Friday, February 13, 2009

A Fresh Start.

I have been away from this space for too long - from writing for too long. The hiatus I took from the Village News last fall has evolved into a permanent parting of the ways. I wish my old weekly well, but we are no longer moving toward the same horizon.

This blog, and its sister, must of necessity become my principal outlet. When we survive this economic crisis - and if newspapers do - I'd like to see my thoughts in print again. But for now, here we are - a little blog, with aspirations.

Above all, my hope for this blog - and for everything I do in the public sphere - will be to create a movement for a third political entity. For lack of an alternate term, a third party - but with this distinction. I'd like to see a third party which defined itself - not in terms of winning elections - but in terms of moving the public conversation forward. A party inspired by the example of the anti-slavery parties of the 1830's and 1840's - the stubborn, righteous little parties which eventually shattered the Whig coalition and gave rise to the intelligent, forward-looking, and relatively virtuous Republican Party of Lincoln.

I'll stop for a moment to reiterate this point, because it seems so utterly at odds with what the "political scientists" preach. I'd like to build a party which defined itself in terms of moving the national conversation forward. A party willing to lose an election - or many elections - in order to make itself heard. A party willing, indeed, to sabotage certain types of candidates - particularly those cold-blooded narcissists who run in the name of good ideas and noble ideals, but in the service of themselves, alone.

It will take me some time to define with any precision where this party would stand, but a starting place would be with the liberal Republican tradition - the tradition of Lincoln and Theodore Roosevelt, of Wendell Willkie and Everett Dirksen, of Arnold Schwarzenegger and Christopher Shays. I seek a party which can balance a maximum of individual liberty with an understanding that we all have a moral, as well as legal, obligation to the greater good - what the Founders would have called the commonwealth philosophy. A party which, as part of that greater good, felt a strong commitment to preserving a liveable environment for our children and grandchildren.

A party which, if it held a few seats in the present Congress, would be equally impatient with the right-wing Republicans' capitalistic myopia and the Democrats' Euro-socialist opportunism.

A party which might support the new President from time to time, but which would consistently urge a longer-range vision.

For this much is certainly true: America - and the rest of the world - will be remade by the current crisis. There is a way to emerge from this as a better society, and that way is almost certainly not to be found the in ideas of New Deal-New Frontier-Great Society statism.
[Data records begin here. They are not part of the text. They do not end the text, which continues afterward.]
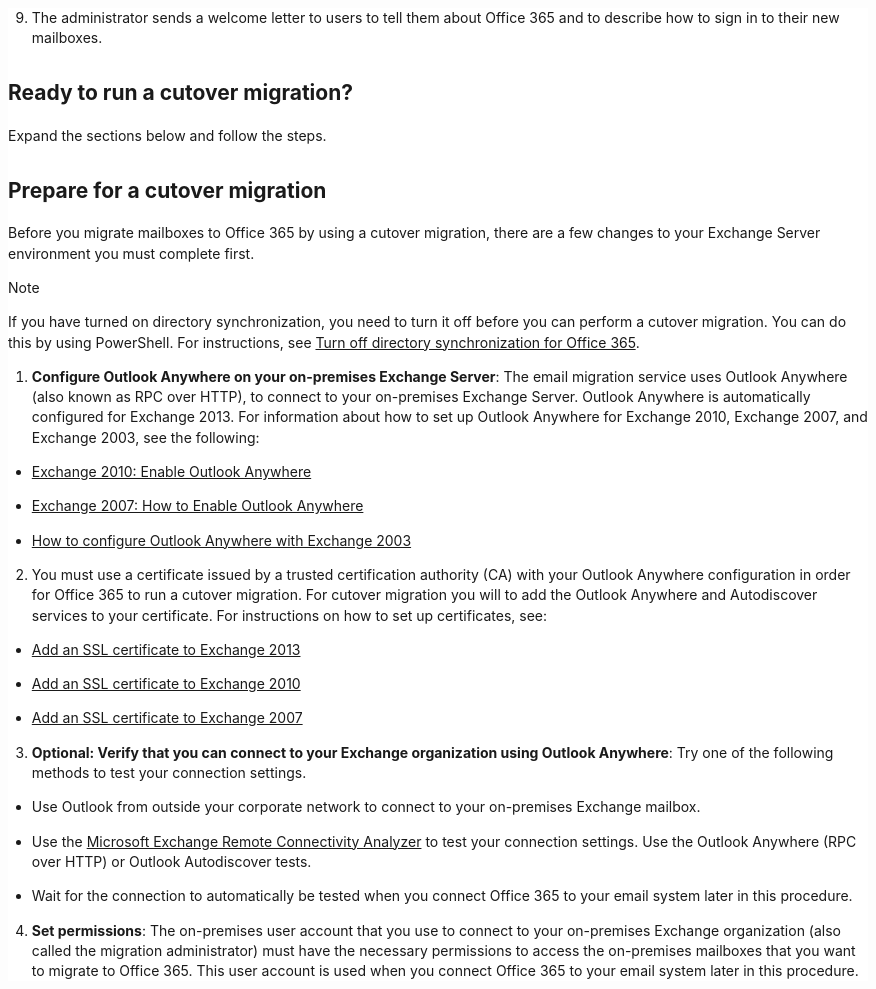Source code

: 9. The administrator sends a welcome letter to users to tell them about Office 365 and to describe how to sign in to their new mailboxes.
    
## Ready to run a cutover migration?

Expand the sections below and follow the steps.
  
## Prepare for a cutover migration

Before you migrate mailboxes to Office 365 by using a cutover migration, there are a few changes to your Exchange Server environment you must complete first.
  
> [!NOTE]
> If you have turned on directory synchronization, you need to turn it off before you can perform a cutover migration. You can do this by using PowerShell. For instructions, see [Turn off directory synchronization for Office 365](https://support.office.com/article/ee5f861e-bd48-4267-83d1-a4ead4b4a00d). 
  
1. **Configure Outlook Anywhere on your on-premises Exchange Server**: The email migration service uses Outlook Anywhere (also known as RPC over HTTP), to connect to your on-premises Exchange Server. Outlook Anywhere is automatically configured for Exchange 2013. For information about how to set up Outlook Anywhere for Exchange 2010, Exchange 2007, and Exchange 2003, see the following: 
    
  - [Exchange 2010: Enable Outlook Anywhere](https://go.microsoft.com/fwlink/p/?LinkID=187249)
    
  - [Exchange 2007: How to Enable Outlook Anywhere](https://go.microsoft.com/fwlink/p/?LinkID=167210)
    
  - [How to configure Outlook Anywhere with Exchange 2003](https://go.microsoft.com/fwlink/p/?LinkID=167209)
    
2. You must use a certificate issued by a trusted certification authority (CA) with your Outlook Anywhere configuration in order for Office 365 to run a cutover migration. For cutover migration you will to add the Outlook Anywhere and Autodiscover services to your certificate. For instructions on how to set up certificates, see:
    
  - [Add an SSL certificate to Exchange 2013](add-an-ssl-certificate-to-exchange-2013.md)
    
  - [Add an SSL certificate to Exchange 2010](add-an-ssl-certificate-to-exchange-2010.md)
    
  - [Add an SSL certificate to Exchange 2007](add-an-ssl-certificate-to-exchange-2007.md)
    
3. **Optional: Verify that you can connect to your Exchange organization using Outlook Anywhere**: Try one of the following methods to test your connection settings. 
    
  - Use Outlook from outside your corporate network to connect to your on-premises Exchange mailbox.
    
  - Use the [Microsoft Exchange Remote Connectivity Analyzer](https://technet.microsoft.com/library/dd439364(v=exchg.80).aspx) to test your connection settings. Use the Outlook Anywhere (RPC over HTTP) or Outlook Autodiscover tests. 
    
  - Wait for the connection to automatically be tested when you connect Office 365 to your email system later in this procedure. 
    
4. **Set permissions**: The on-premises user account that you use to connect to your on-premises Exchange organization (also called the migration administrator) must have the necessary permissions to access the on-premises mailboxes that you want to migrate to Office 365. This user account is used when you connect Office 365 to your email system later in this procedure.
Nor is it to be found in propping up an obsolete automobile industry; nor in preserving legal and policy environment which has enriched the developers and bankers and given us suburban sprawl; nor in infusing new life into an employment-based health insurance system which serves to keep bright people working for large corporations instead of freeing them to start new, small enterprises.

I hope my old readers and friends will find me here - and that they will give me the time to make my case. Much of what I say will be uncongenial to supporters of President Obama - and downright heresy to the supporters of his predecessor. Indeed, supporters of each will be horrified to learn that I regard them as more similar than otherwise - as I find their two parties more alike than the only two alternatives in a political society have any right being.

At any rate, I ask you to come with me on a continuous thought experiment. I've always thought outside the box, and my regular readers have learned that I occasionally come up with a thought worth pondering. It's all a matter of turning off that internal editor which automatically rejects anything truly different.

For what we need now, most assuredly, is something different - something new. Perhaps something so old that it appears new.

And so, to begin...

1 comment:

Anonymous said...

Good luck with the third party idea. Unless something happens to coalesce a large portion of voters I think it will only hinder the party closest to its viewpoint. But I understand and empathize with your position.